/ Website Tips · 7 min read
Website Copy That Converts: The Rules That Never Change
Beautiful design with bad copy converts worse than ugly design with great copy. Here's what actually persuades — no jargon, no scripts, no cringe.
Updated 5 July 2026
Lead with the customer, not you
Most homepages open with 'Welcome to [business] — established 1987.' That's the third sentence you should write, not the first. Open with the customer's problem or desire, then show you're the fix.
'Boiler broken and it's -3°C outside? We can be at your door in under 90 minutes.' beats 'We are a family-run business.' every time.
Specific beats clever
'We deliver world-class digital experiences' means nothing. 'We build fast websites for UK trades — most launched in 3 weeks, from £1,500' means everything. Numbers, dates, prices, guarantees. Specifics build trust.
One idea per paragraph
Web readers scan first, read second. Short paragraphs (2–3 sentences max), one idea each, plenty of white space. If a paragraph runs longer than 4 lines on mobile, cut it in two.
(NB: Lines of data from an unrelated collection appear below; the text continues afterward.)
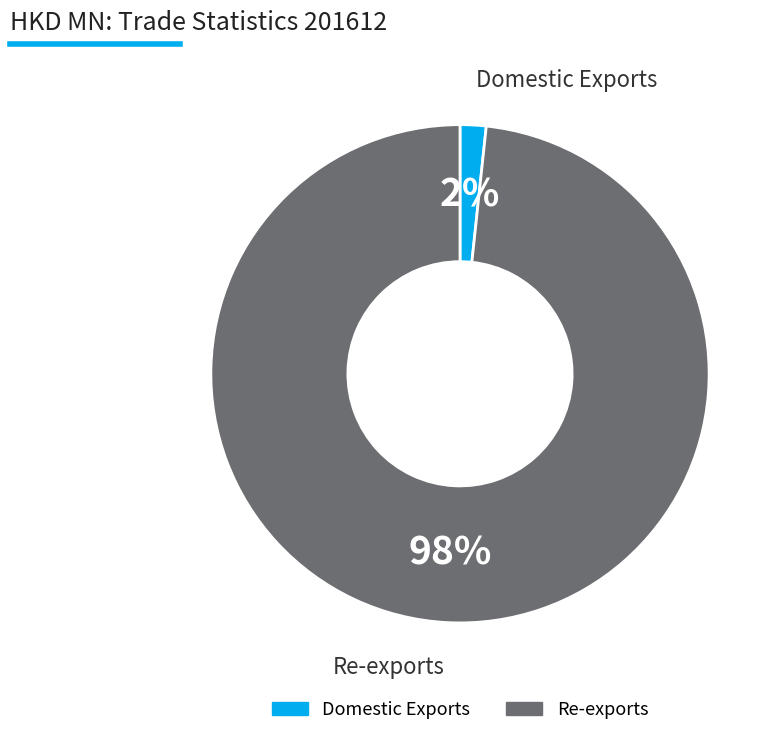

To the nearest percent, what is the average slice percentage?

50%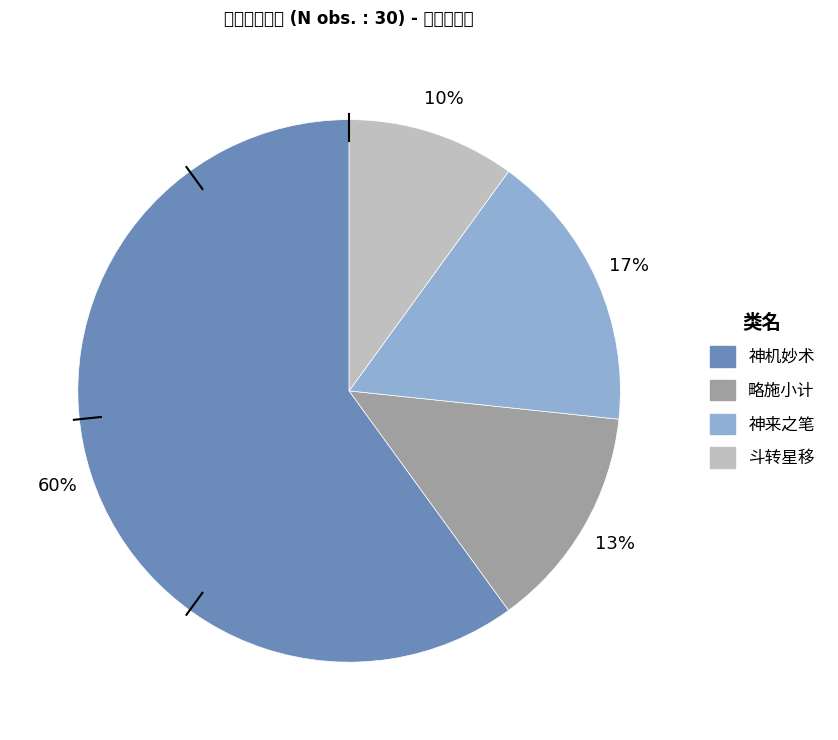

Combined, do 略施小计 and 神来之笔 account for over 50%?

No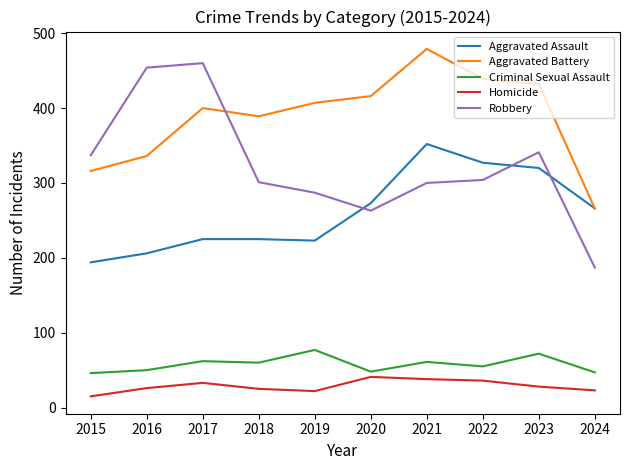

List the series in order of their peak value, lowest first.

Homicide, Criminal Sexual Assault, Aggravated Assault, Robbery, Aggravated Battery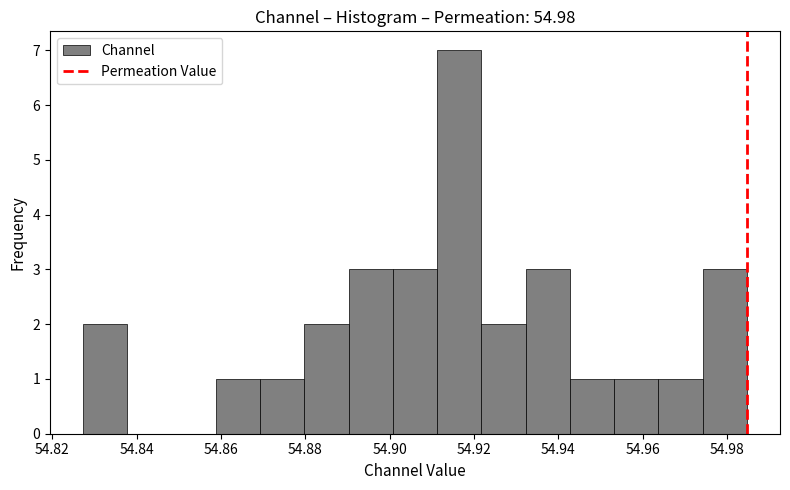

Which range on the x-axis has the tallest bar?

54.912 to 54.922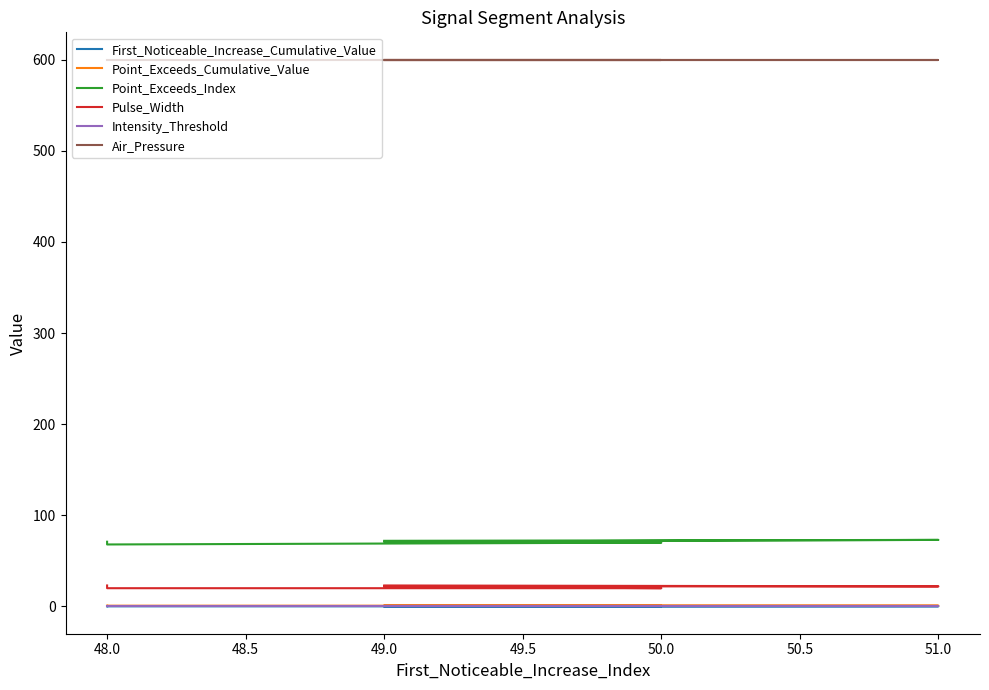

Count the number of categories in the chart.

10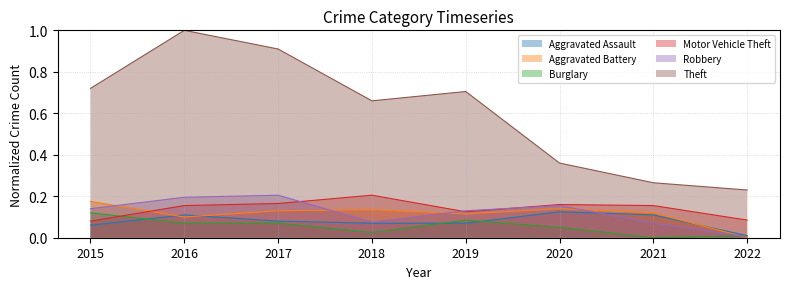

Is it true that Motor Vehicle Theft equals 0.3 at 2018?

False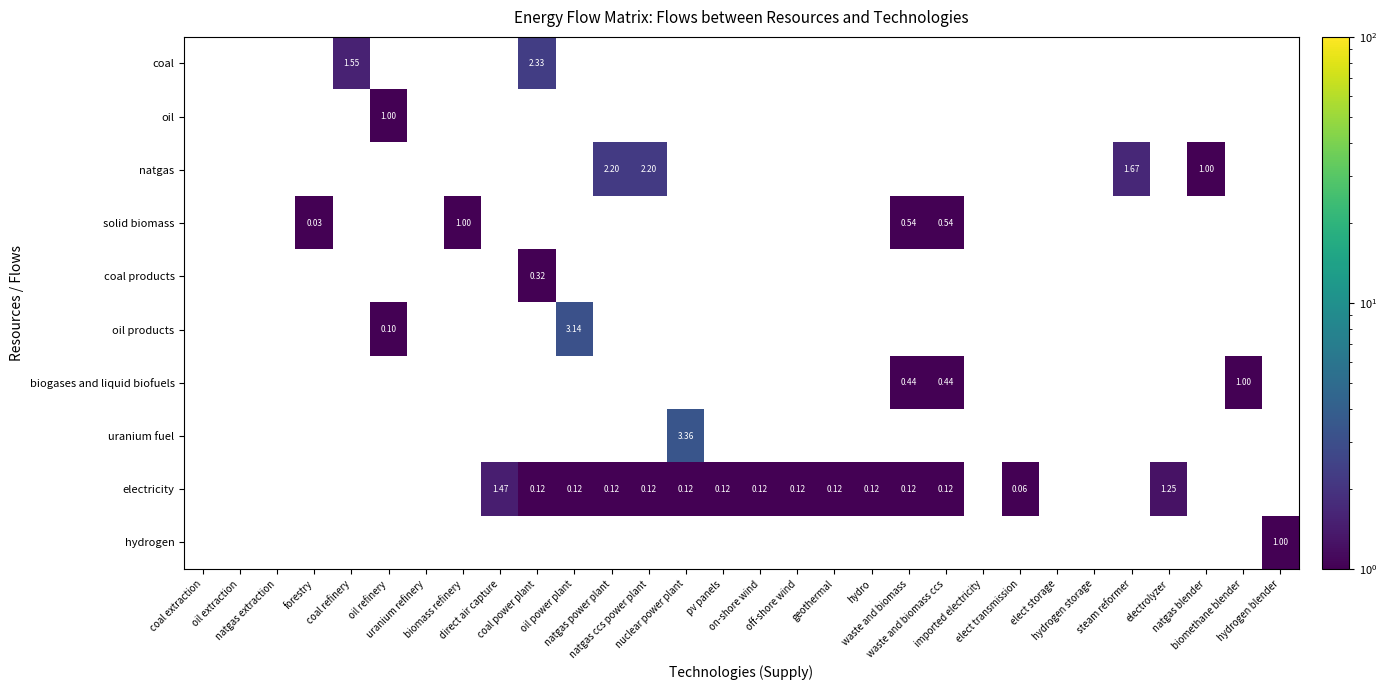

How many values in coal products are above zero?

1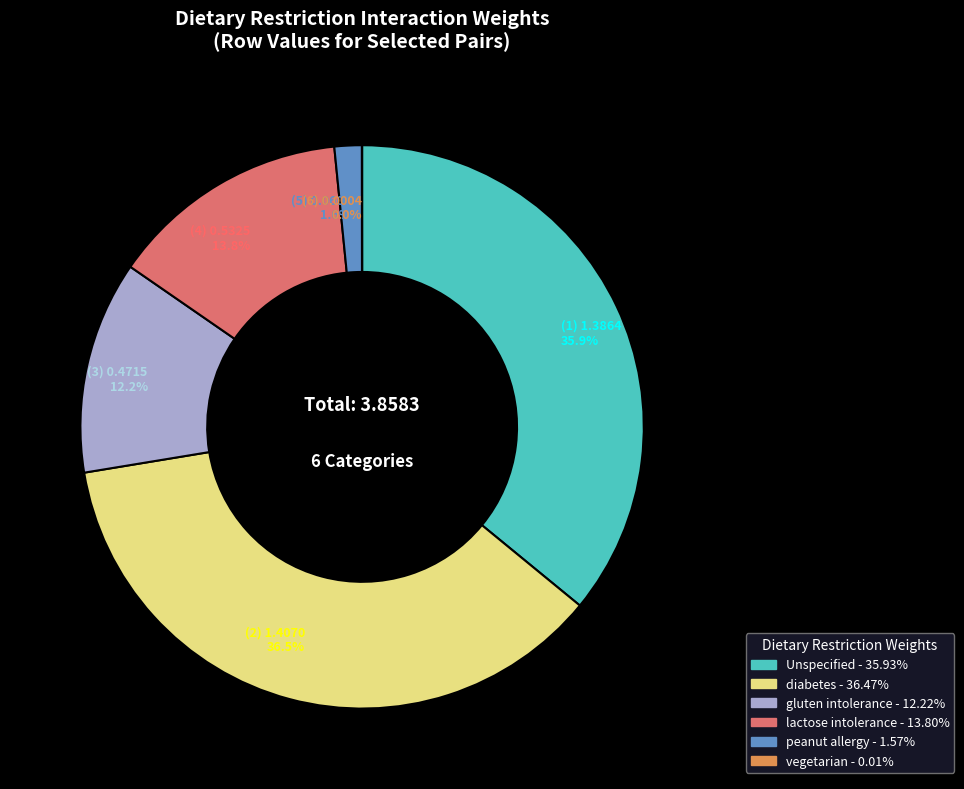

How much of the chart is everything except diabetes?

63.5%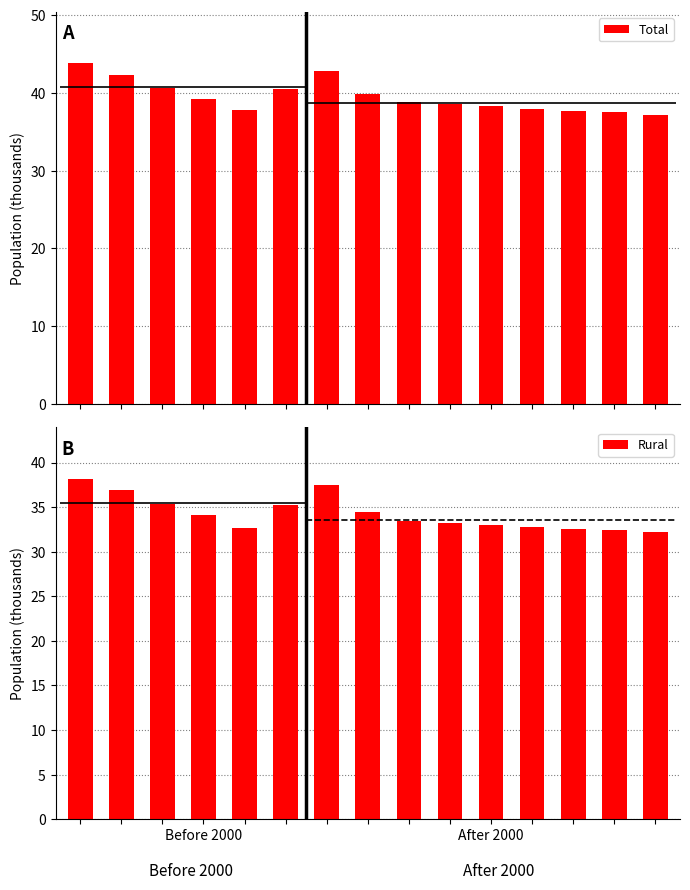

At which label does Total reach its minimum?

14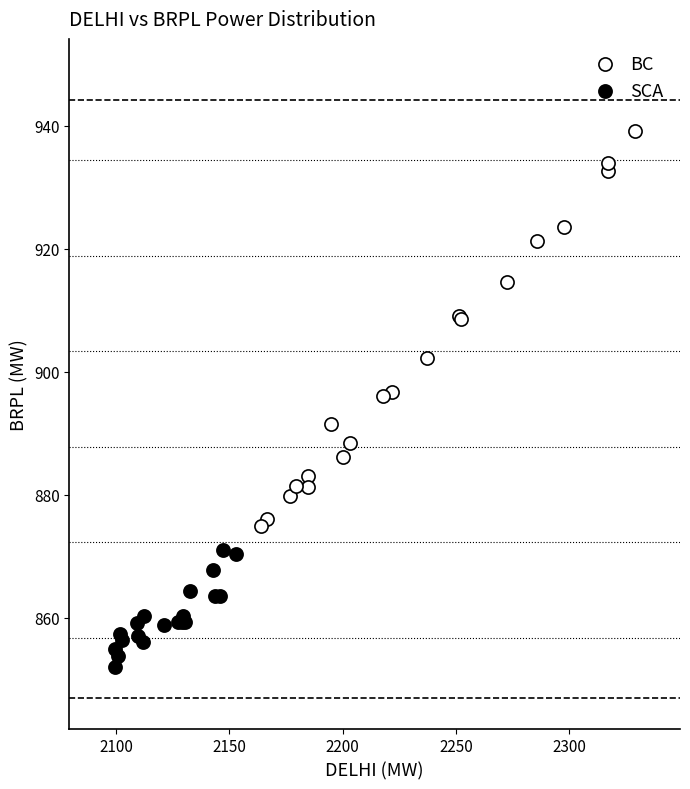

Which series contains the lowest Y value?

SCA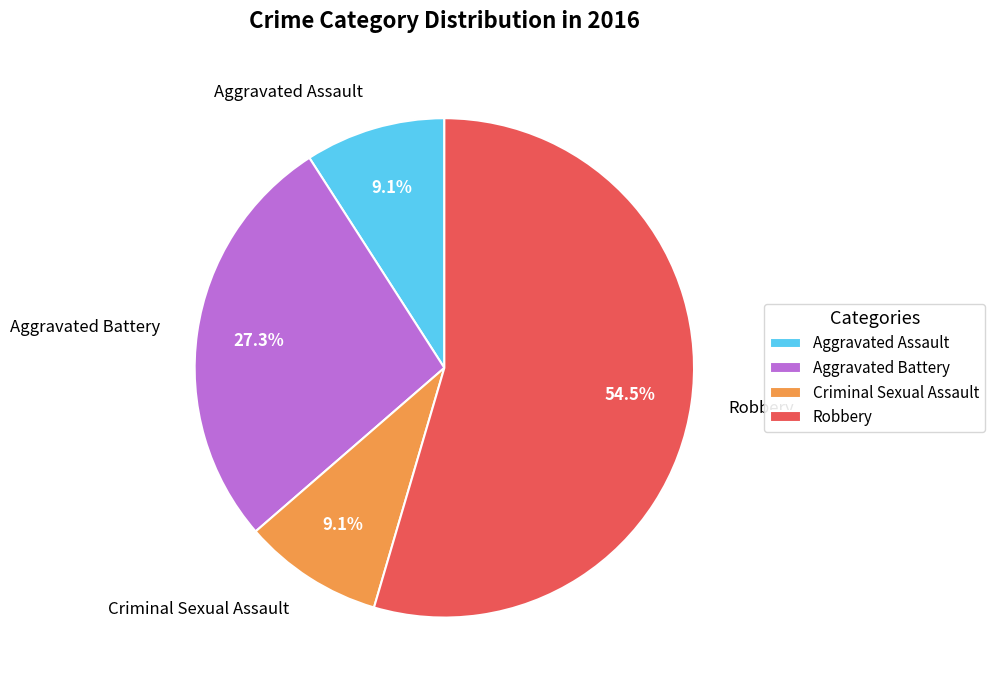

Combined, what portion of the pie is Aggravated Battery and Criminal Sexual Assault?

36.4%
Calls to action that sound human
'Submit' is not a call to action. Neither is 'Learn More'. Say what happens next: 'Get my free quote', 'Book my consultation', 'See the pricing'. First person ('my') consistently outperforms second person ('your').
Objection-handling copy
Every service page should answer the questions in the customer's head before they have to ask: How much? How long? What if I don't like it? Who else uses you? What happens after I buy? Bury these in the copy and your conversion rate quietly doubles.